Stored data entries

* * * * *

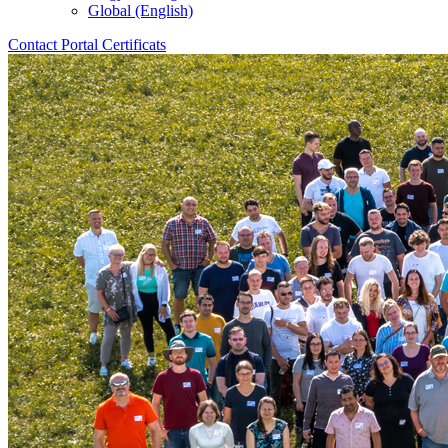
Global (English)
Contact
Portal
Certificats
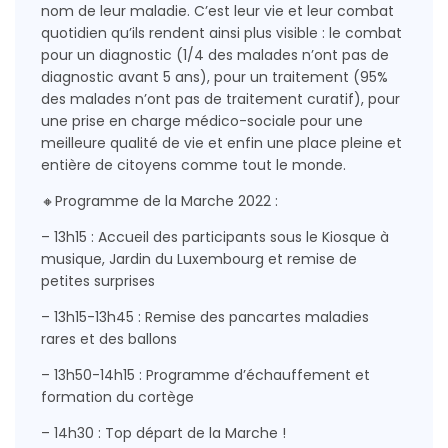
nom de leur maladie. C’est leur vie et leur combat
quotidien qu’ils rendent ainsi plus visible : le combat
pour un diagnostic (1/4 des malades n’ont pas de
diagnostic avant 5 ans), pour un traitement (95%
des malades n’ont pas de traitement curatif), pour
une prise en charge médico-sociale pour une
meilleure qualité de vie et enfin une place pleine et
entière de citoyens comme tout le monde.
🔸Programme de la Marche 2022 :
– 13h15 : Accueil des participants sous le Kiosque à
musique, Jardin du Luxembourg et remise de
petites surprises
– 13h15-13h45 : Remise des pancartes maladies
rares et des ballons
– 13h50-14h15 : Programme d’échauffement et
formation du cortège
– 14h30 : Top départ de la Marche !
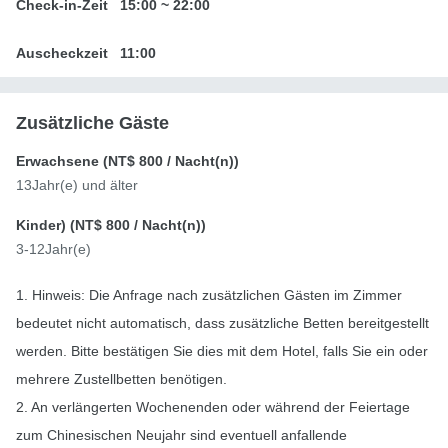
Check-in-Zeit
15:00
~
22:00
Auscheckzeit
11:00
Zusätzliche Gäste
Erwachsene (
NT$ 800
/ Nacht(n))
13Jahr(e) und älter
Kinder) (
NT$ 800
/ Nacht(n))
3-12Jahr(e)
1. Hinweis: Die Anfrage nach zusätzlichen Gästen im Zimmer
bedeutet nicht automatisch, dass zusätzliche Betten bereitgestellt
werden. Bitte bestätigen Sie dies mit dem Hotel, falls Sie ein oder
mehrere Zustellbetten benötigen.
2. An verlängerten Wochenenden oder während der Feiertage
zum Chinesischen Neujahr sind eventuell anfallende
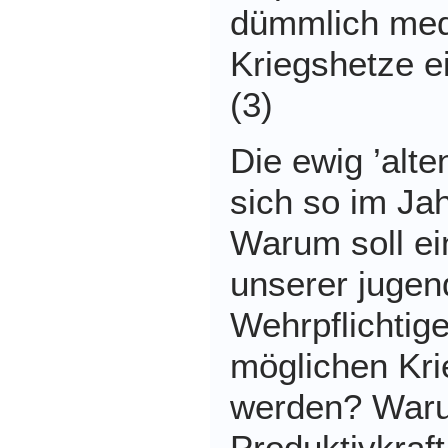
dümmlich medi
Kriegshetze e
(3)
Die ewig ’alte
sich so im Ja
Warum soll ei
unserer jugen
Wehrpflichtig
möglichen Kri
werden? Waru
Produktivkraf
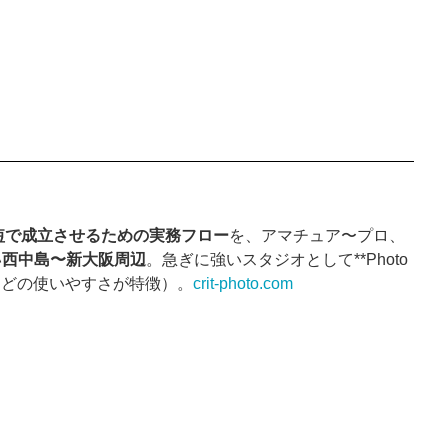
短で成立させるための実務フロー
を、アマチュア〜プロ、
い
西中島〜新大阪周辺
。急ぎに強いスタジオとして**Photo
駅などの使いやすさが特徴）。
crit-photo.com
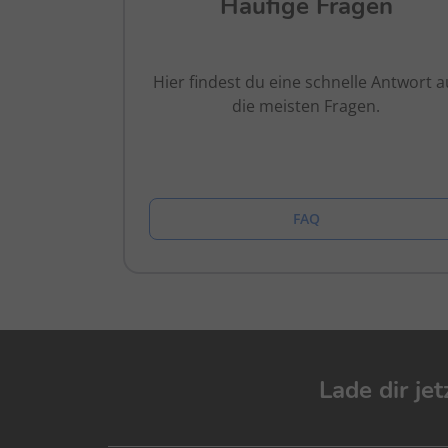
Häufige Fragen
Hier findest du eine schnelle Antwort a
die meisten Fragen.
FAQ
Lade dir je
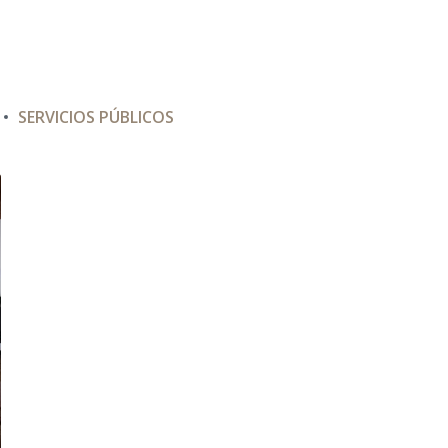
SERVICIOS PÚBLICOS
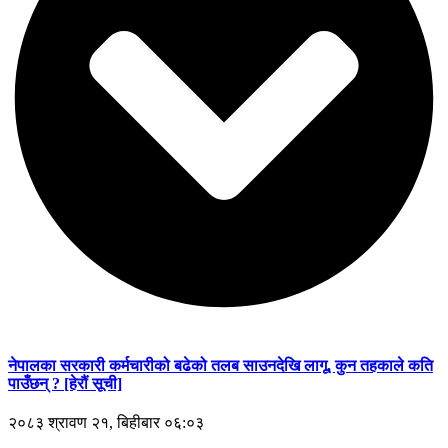
नेपालका सरकारी कर्मचारीको बढेको तलब साउनदेखि लागू, कुन तहकाले कति
पाउँछन् ? [हेरौं सूची]
२०८३ श्रावण २१, बिहीबार ०६:०३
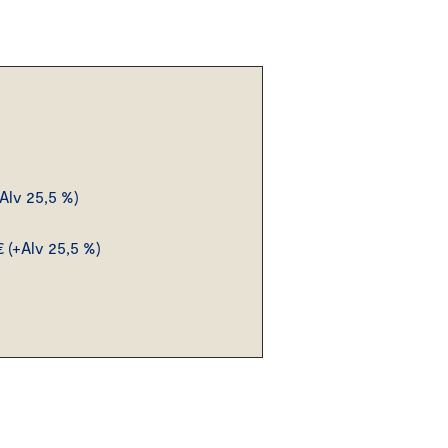
Alv 25,5 %)
€
(+Alv 25,5 %)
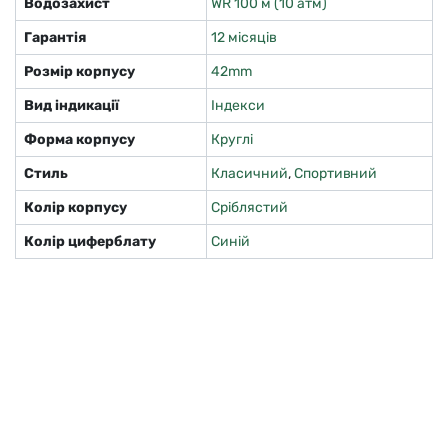
Водозахист
WR 100 м (10 атм)
Гарантія
12 місяців
Розмір корпусу
42mm
Вид індикації
Індекси
Форма корпусу
Круглі
Стиль
Класичний
,
Спортивний
Колір корпусу
Сріблястий
Колір циферблату
Синій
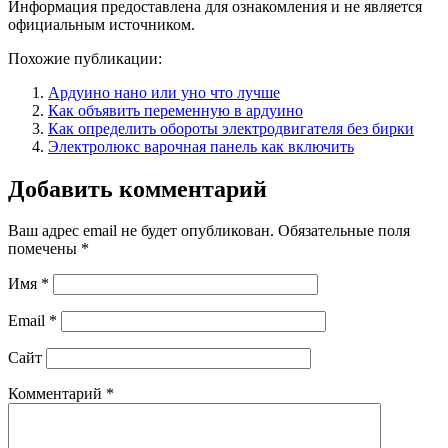
Информация предоставлена для ознакомления и не является
официальным источником.
Похожие публикации:
Ардуино нано или уно что лучше
Как объявить переменную в ардуино
Как определить обороты электродвигателя без бирки
Электролюкс варочная панель как включить
Добавить комментарий
Ваш адрес email не будет опубликован.
Обязательные поля
помечены
*
Имя
*
Email
*
Сайт
Комментарий
*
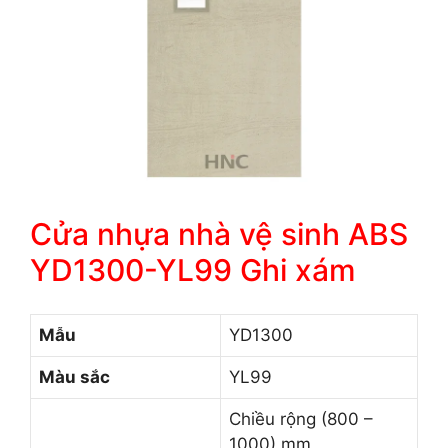
Cửa nhựa nhà vệ sinh ABS
YD1300-YL99 Ghi xám
Mẫu
YD1300
Màu sắc
YL99
Chiều rộng (800 –
1000) mm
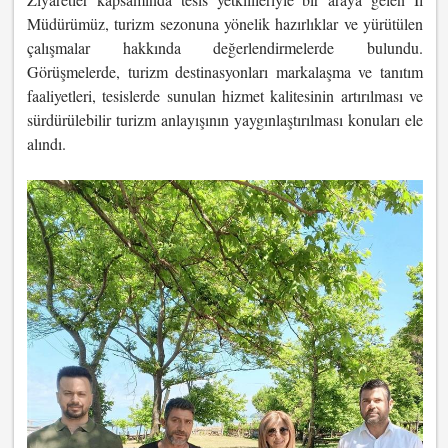
Müdürümüz, turizm sezonuna yönelik hazırlıklar ve yürütülen
çalışmalar hakkında değerlendirmelerde bulundu.
Görüşmelerde, turizm destinasyonları markalaşma ve tanıtım
faaliyetleri, tesislerde sunulan hizmet kalitesinin artırılması ve
sürdürülebilir turizm anlayışının yaygınlaştırılması konuları ele
alındı.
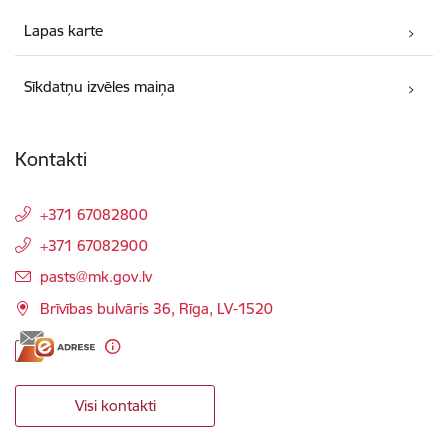
Lapas karte
Sīkdatņu izvēles maiņa
Kontakti
+371 67082800
+371 67082900
E-pasts:
pasts@mk.gov.lv
Brīvības bulvāris 36, Rīga, LV-1520
Visi kontakti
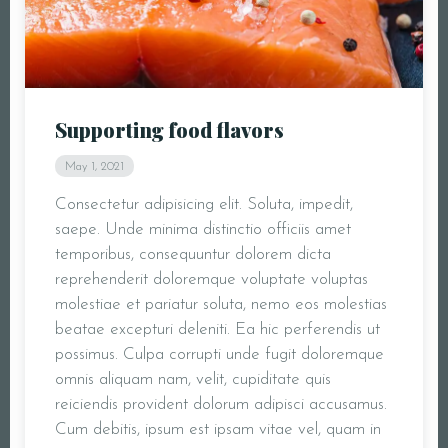
Supporting food flavors
May 1, 2021
Consectetur adipisicing elit. Soluta, impedit,
saepe. Unde minima distinctio officiis amet
temporibus, consequuntur dolorem dicta
reprehenderit doloremque voluptate voluptas
molestiae et pariatur soluta, nemo eos molestias
beatae excepturi deleniti. Ea hic perferendis ut
possimus. Culpa corrupti unde fugit doloremque
omnis aliquam nam, velit, cupiditate quis
reiciendis provident dolorum adipisci accusamus.
Cum debitis, ipsum est ipsam vitae vel, quam in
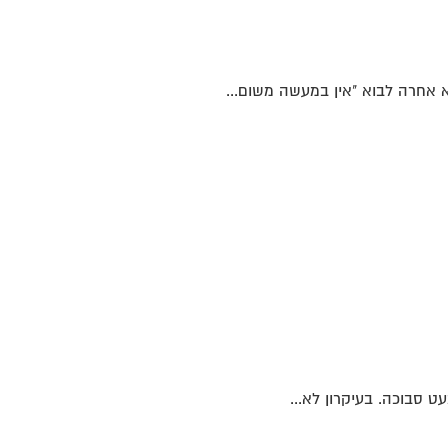
חרה לבוא "אין במעשה משום...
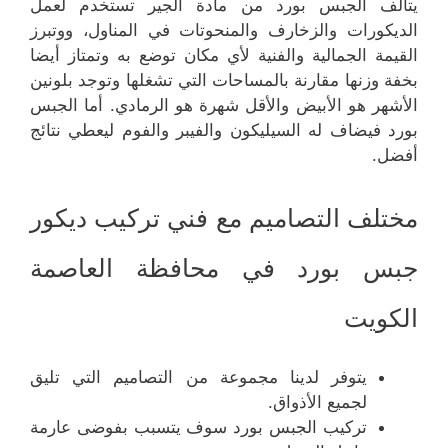
يتألف الجبس بورد من مادة الجير تستخدم لعمل
الديكورات والزخارف والمنحوتات في المناول، ووتبرز
القيمة الجمالية والفنية لأي مكان توضع به وتمتاز أيضا
بخفة وزنها مقارنة بالمساحات التي تشغلها وتوجد بلونين
الأشهر هو الأبيض والأقل شهرة هو الرمادي. أما الجبس
بورد فيضاف له السيليكون والفيبر والفوم ليعطي نتائج
أفضل.
مختلف التصاميم مع فني تركيب ديكور
جبس بورد في محافظة العاصمة
الكويت
يتوفر لدينا مجموعة من التصاميم التي تليق
لجميع الأذواق.
تركيب الجبس بورد سوف يتسبب بفوضى عارمة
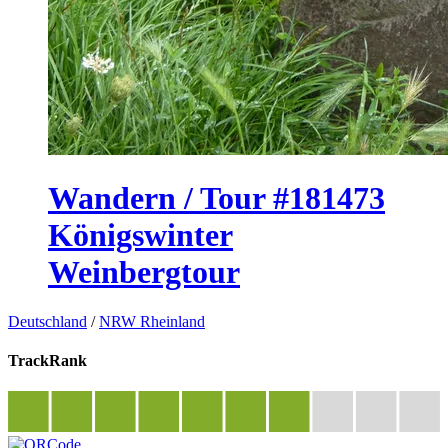
Wandern / Tour #181473
Königswinter
Weinbergtour
Deutschland
/
NRW Rheinland
TrackRank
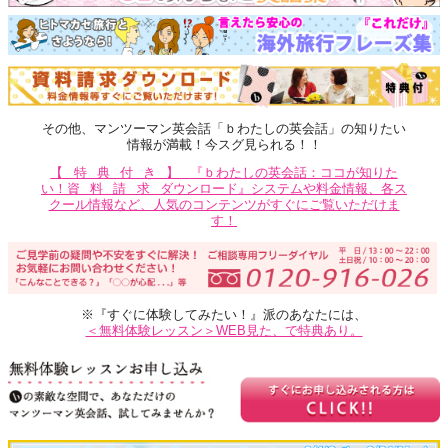
その他、マンツーマン英会話「ｂわたしの英会話」の知りたい
情報が満載！今スグ見られる！！
【特典付き】
『ｂわたしの英会話：ココが知りた
い！
資料請求
ダウンロード』システムや料金情報、各ス
クール情報など、人気のコンテンツがすぐにご覧いただけま
す！
※『すぐに体験してみたい！』派のあなたには、
＜無料体験レッスン＞WEB見た、で特典あり。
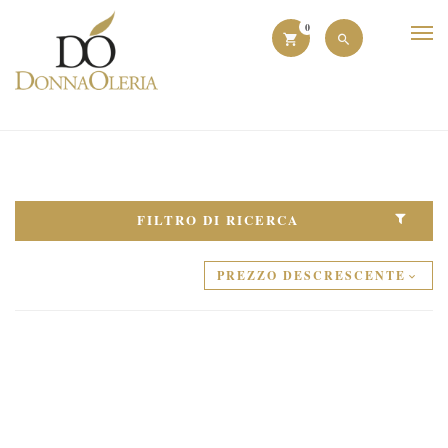
0
FILTRO DI RICERCA
PREZZO DESCRESCENTE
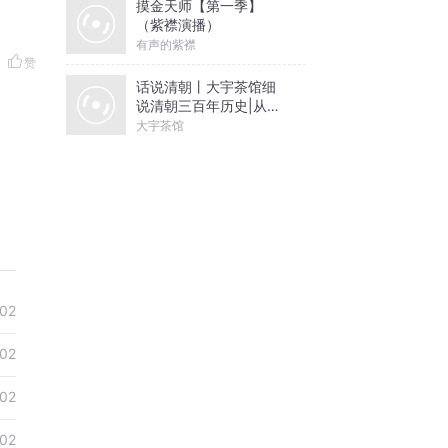
摸金天师【第一季】
（紫襟演播）
有声的紫襟
赞
话说清朝丨大宇茶馆细
说清朝三百年历史|从努
尔哈赤到末代皇帝溥仪|
大宇茶馆
康熙雍正乾隆
02
02
02
02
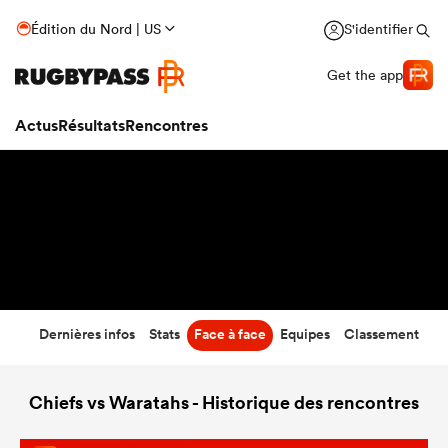
42
-
14
Édition du Nord | US
S'identifier
Temps écoulé
Get the app
Actus
Résultats
Rencontres
Dernières infos
Stats
Face à face
Equipes
Classement
Chiefs vs Waratahs - Historique des rencontres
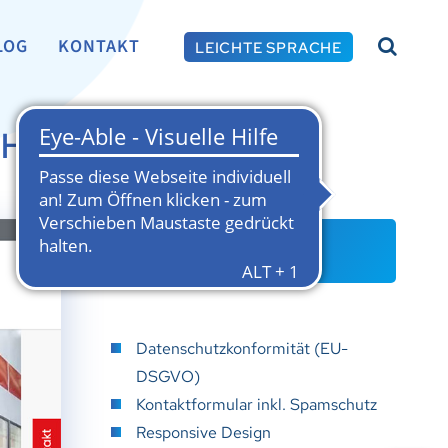
LOG
KONTAKT
LEICHTE SPRACHE
H IN BÜCKEBURG
ZUR WEBSITE
Datenschutzkonformität (EU-
DSGVO)
Kontaktformular inkl. Spamschutz
Responsive Design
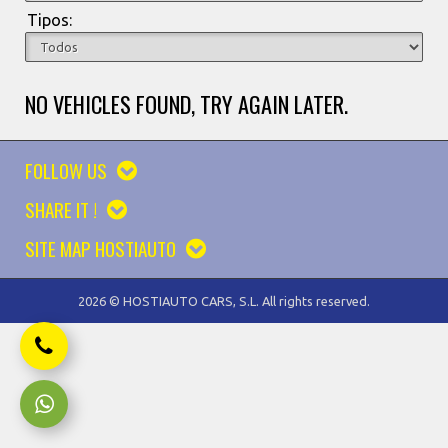
Tipos:
NO VEHICLES FOUND, TRY AGAIN LATER.
FOLLOW US
SHARE IT !
SITE MAP HOSTIAUTO
2026 © HOSTIAUTO CARS, S.L. All rights reserved.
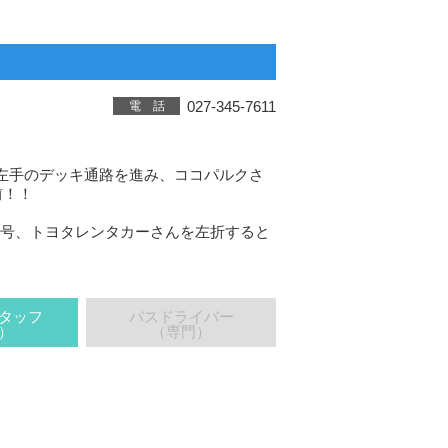
027-345-7611
電 話
ん左手のデッキ通路を進み、ココパルクさ
前！！
信号、トヨタレンタカーさんを左折すると
タッフ
バスドライバー
）
（専門）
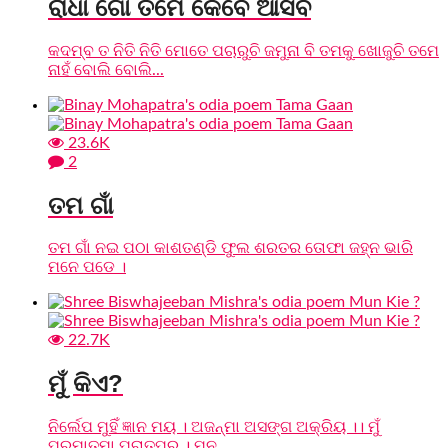
ରାଧା ଗୋ ତମେ କେବେ ଆସିବ
କଦମ୍ବ ତ ନିତି ନିତି ମୋତେ ପଚାରୁଚି ଜମୁନା ବି ତମକୁ ଖୋଜୁଚି ତମେ
ନାହଁ ବୋଲି ବୋଲି...
23.6K
2
ତମ ଗାଁ
ତମ ଗାଁ ନଇ ପଠା କାଶତଣ୍ଡି ଫୁଲ ଶରତର ତୋଫା ଜହ୍ନ ଭାରି
ମନେ ପଡେ ।
22.7K
ମୁଁ କିଏ?
ନିର୍ଲେପ ମୁହିଁ ଜ୍ଞାନ ମୟ । ଅଜନ୍ମା ଅସଙ୍ଗ ଅକ୍ରିୟ ।। ମୁଁ
ପରମାତ୍ମା ପରାତ୍ପର । ମନ...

* * * * *

### WORK ORDER
In the transcription, every picture is to be excluded and the records above given again exactly.

### ANSWER SPACE
Global (English)
Contact
Portal
Certificats
nom de leur maladie. C’est leur vie et leur combat
quotidien qu’ils rendent ainsi plus visible : le combat
pour un diagnostic (1/4 des malades n’ont pas de
diagnostic avant 5 ans), pour un traitement (95%
des malades n’ont pas de traitement curatif), pour
une prise en charge médico-sociale pour une
meilleure qualité de vie et enfin une place pleine et
entière de citoyens comme tout le monde.
🔸Programme de la Marche 2022 :
– 13h15 : Accueil des participants sous le Kiosque à
musique, Jardin du Luxembourg et remise de
petites surprises
– 13h15-13h45 : Remise des pancartes maladies
rares et des ballons
– 13h50-14h15 : Programme d’échauffement et
formation du cortège
– 14h30 : Top départ de la Marche !
Check-in-Zeit
15:00
~
22:00
Auscheckzeit
11:00
Zusätzliche Gäste
Erwachsene (
NT$ 800
/ Nacht(n))
13Jahr(e) und älter
Kinder) (
NT$ 800
/ Nacht(n))
3-12Jahr(e)
1. Hinweis: Die Anfrage nach zusätzlichen Gästen im Zimmer
bedeutet nicht automatisch, dass zusätzliche Betten bereitgestellt
werden. Bitte bestätigen Sie dies mit dem Hotel, falls Sie ein oder
mehrere Zustellbetten benötigen.
2. An verlängerten Wochenenden oder während der Feiertage
zum Chinesischen Neujahr sind eventuell anfallende
dümmlich medi
Kriegshetze e
(3)
Die ewig ’alte
sich so im Ja
Warum soll ei
unserer jugen
Wehrpflichtig
möglichen Kri
werden? Waru
Produktivkraf
短で成立させるための実務フロー
を、アマチュア〜プロ、
い
西中島〜新大阪周辺
。急ぎに強いスタジオとして**Photo
駅などの使いやすさが特徴）。
crit-photo.com
Häufige Fragen
Hier findest du eine schnelle Antwort a
die meisten Fragen.
FAQ
Lade dir je
SERVICIOS PÚBLICOS
नेपालका सरकारी कर्मचारीको बढेको तलब साउनदेखि लागू, कुन तहकाले कति
पाउँछन् ? [हेरौं सूची]
२०८३ श्रावण २१, बिहीबार ०६:०३
Alv 25,5 %)
€
(+Alv 25,5 %)
Водозахист
WR 100 м (10 атм)
Гарантія
12 місяців
Розмір корпусу
42mm
Вид індикації
Індекси
Форма корпусу
Круглі
Стиль
Класичний
,
Спортивний
Колір корпусу
Сріблястий
Колір циферблату
Синій
Информация предоставлена для ознакомления и не является
официальным источником.
Похожие публикации:
Ардуино нано или уно что лучше
Как объявить переменную в ардуино
Как определить обороты электродвигателя без бирки
Электролюкс варочная панель как включить
Добавить комментарий
Ваш адрес email не будет опубликован.
Обязательные поля
помечены
*
Имя
*
Email
*
Сайт
Комментарий
*
Cửa nhựa nhà vệ sinh ABS
YD1300-YL99 Ghi xám
Mẫu
YD1300
Màu sắc
YL99
Chiều rộng (800 –
1000) mm
Müdürümüz, turizm sezonuna yönelik hazırlıklar ve yürütülen
çalışmalar hakkında değerlendirmelerde bulundu.
Görüşmelerde, turizm destinasyonları markalaşma ve tanıtım
faaliyetleri, tesislerde sunulan hizmet kalitesinin artırılması ve
sürdürülebilir turizm anlayışının yaygınlaştırılması konuları ele
alındı.
Lapas karte
Sīkdatņu izvēles maiņa
Kontakti
+371 67082800
+371 67082900
E-pasts:
pasts@mk.gov.lv
Brīvības bulvāris 36, Rīga, LV-1520
Visi kontakti
Supporting food flavors
May 1, 2021
Consectetur adipisicing elit. Soluta, impedit,
saepe. Unde minima distinctio officiis amet
temporibus, consequuntur dolorem dicta
reprehenderit doloremque voluptate voluptas
molestiae et pariatur soluta, nemo eos molestias
beatae excepturi deleniti. Ea hic perferendis ut
possimus. Culpa corrupti unde fugit doloremque
omnis aliquam nam, velit, cupiditate quis
reiciendis provident dolorum adipisci accusamus.
Cum debitis, ipsum est ipsam vitae vel, quam in
חרה לבוא "אין במעשה משום...
يتألف الجبس بورد من مادة الجير تستخدم لعمل
الديكورات والزخارف والمنحوتات في المناول، ووتبرز
القيمة الجمالية والفنية لأي مكان توضع به وتمتاز أيضا
بخفة وزنها مقارنة بالمساحات التي تشغلها وتوجد بلونين
الأشهر هو الأبيض والأقل شهرة هو الرمادي. أما الجبس
بورد فيضاف له السيليكون والفيبر والفوم ليعطي نتائج
أفضل.
مختلف التصاميم مع فني تركيب ديكور
جبس بورد في محافظة العاصمة
الكويت
يتوفر لدينا مجموعة من التصاميم التي تليق
لجميع الأذواق.
تركيب الجبس بورد سوف يتسبب بفوضى عارمة
Wandern / Tour #181473
Königswinter
Weinbergtour
Deutschland
/
NRW Rheinland
TrackRank
その他、マンツーマン英会話「ｂわたしの英会話」の知りたい
情報が満載！今スグ見られる！！
【特典付き】
『ｂわたしの英会話：ココが知りた
い！
資料請求
ダウンロード』システムや料金情報、各ス
クール情報など、人気のコンテンツがすぐにご覧いただけま
す！
※『すぐに体験してみたい！』派のあなたには、
＜無料体験レッスン＞WEB見た、で特典あり。
0
FILTRO DI RICERCA
PREZZO DESCRESCENTE
摸金天师【第一季】
（紫襟演播）
有声的紫襟
赞
话说清朝丨大宇茶馆细
说清朝三百年历史|从努
尔哈赤到末代皇帝溥仪|
大宇茶馆
康熙雍正乾隆
02
02
02
02
42
-
14
Édition du Nord | US
S'identifier
Temps écoulé
Get the app
Actus
Résultats
Rencontres
Dernières infos
Stats
Face à face
Equipes
Classement
Chiefs vs Waratahs - Historique des rencontres
LOG
KONTAKT
LEICHTE SPRACHE
H IN BÜCKEBURG
ZUR WEBSITE
Datenschutzkonformität (EU-
DSGVO)
Kontaktformular inkl. Spamschutz
Responsive Design
Tipos:
NO VEHICLES FOUND, TRY AGAIN LATER.
FOLLOW US
SHARE IT !
SITE MAP HOSTIAUTO
2026 © HOSTIAUTO CARS, S.L. All rights reserved.
027-345-7611
電 話
ん左手のデッキ通路を進み、ココパルクさ
前！！
信号、トヨタレンタカーさんを左折すると
タッフ
バスドライバー
）
（専門）
ରାଧା ଗୋ ତମେ କେବେ ଆସିବ
କଦମ୍ବ ତ ନିତି ନିତି ମୋତେ ପଚାରୁଚି ଜମୁନା ବି ତମକୁ ଖୋଜୁଚି ତମେ
ନାହଁ ବୋଲି ବୋଲି...
23.6K
2
ତମ ଗାଁ
ତମ ଗାଁ ନଇ ପଠା କାଶତଣ୍ଡି ଫୁଲ ଶରତର ତୋଫା ଜହ୍ନ ଭାରି
ମନେ ପଡେ ।
22.7K
ମୁଁ କିଏ?
ନିର୍ଲେପ ମୁହିଁ ଜ୍ଞାନ ମୟ । ଅଜନ୍ମା ଅସଙ୍ଗ ଅକ୍ରିୟ ।। ମୁଁ
ପରମାତ୍ମା ପରାତ୍ପର । ମନ...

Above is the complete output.